A Wikipedia fact-checking hub for college-level Media Literacy, the Digital Polarization Initiative (Digipo), has been in the works for several months. The project wiki is structured to inform students of the “online ecosystems” that produced the claims and ways students can investigate and verify them. Mike Caulfield, director of blended and networked learning at Washington State University Vancouver, is in charge of the initiative, part of the American Association of State Colleges and University’s (AASCU) American Democracy Project.

Digital polarization: what it is

Caulfield told Nieman Lab that the idea you’ll get to the truth by, for instance, just reading Breitbart and then Truthout, and somehow will come to the truth, is “kind of a bizarre one.” He defined “truth” as something believed by people who are in the position to know and who are likely, to tell the truth. Digipo’s website describes digital polarization as a catch-all term for some trends that are evident across the web. These trends are not all positive. They include the rise and normalization of “fake news” that provide separate factual seemingly new universes for their readers, the spread of harassing, mob-like behavior that are part of the call-out culture, as well as state-sponsored hacking campaigns.

A curriculum of ‘questions.'

For the American Democracy Project, which started right after the U.S election last year, only members of the AASCU network can register with the Digipo. The wiki links with Hypothesis, a tool for annotation. Writers and editors either get into the dashboard to work on a page, or they write on Google Doc.
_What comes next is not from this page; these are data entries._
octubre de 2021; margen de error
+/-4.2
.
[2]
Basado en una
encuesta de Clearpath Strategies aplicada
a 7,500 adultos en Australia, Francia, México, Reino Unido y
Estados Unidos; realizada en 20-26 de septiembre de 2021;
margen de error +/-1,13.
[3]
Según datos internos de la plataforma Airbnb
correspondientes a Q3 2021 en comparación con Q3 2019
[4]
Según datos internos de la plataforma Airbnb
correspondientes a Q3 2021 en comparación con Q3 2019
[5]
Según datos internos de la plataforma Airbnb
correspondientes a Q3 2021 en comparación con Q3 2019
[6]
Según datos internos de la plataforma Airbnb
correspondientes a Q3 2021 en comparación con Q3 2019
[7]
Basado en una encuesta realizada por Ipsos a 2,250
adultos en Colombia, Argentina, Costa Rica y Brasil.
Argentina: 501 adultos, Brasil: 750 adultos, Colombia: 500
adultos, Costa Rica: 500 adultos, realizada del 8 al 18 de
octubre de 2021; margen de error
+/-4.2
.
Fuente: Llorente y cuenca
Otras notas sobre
It runs on a DokuWiki software, which Caulfield said was a temporary solution. In the long term, he wanted to work with other people who are not necessarily students to build the framework, so that students can focus on their part—group investigations and verifying claims. A college-level curriculum is relying on questions, not answers, guide these students in the process of obtaining a deeper understanding of how the technologies used to build their web are also shaping their social and political environments.

Claims and analysis

Visitors to the website can immediately spot two ways for students to engage with the platform, other than browsing: picking a claim to investigate or analyzing the news. News analysis project is how students work together with their classes to look for news stories that have found their ways into their social media and popular websites. They can work on questions that can be settled and leave questions that are to be left open, add context to the claims, and decide on a status for the claim.

These college-level students are provided with a list of question-based guideline that can help with source investigation and to learn more about how to check a site. Selecting a claim is as easy as browsing through an open application list—organized into popular categories—and then following the prompts. The Digipo will be launched to a wider audience in June.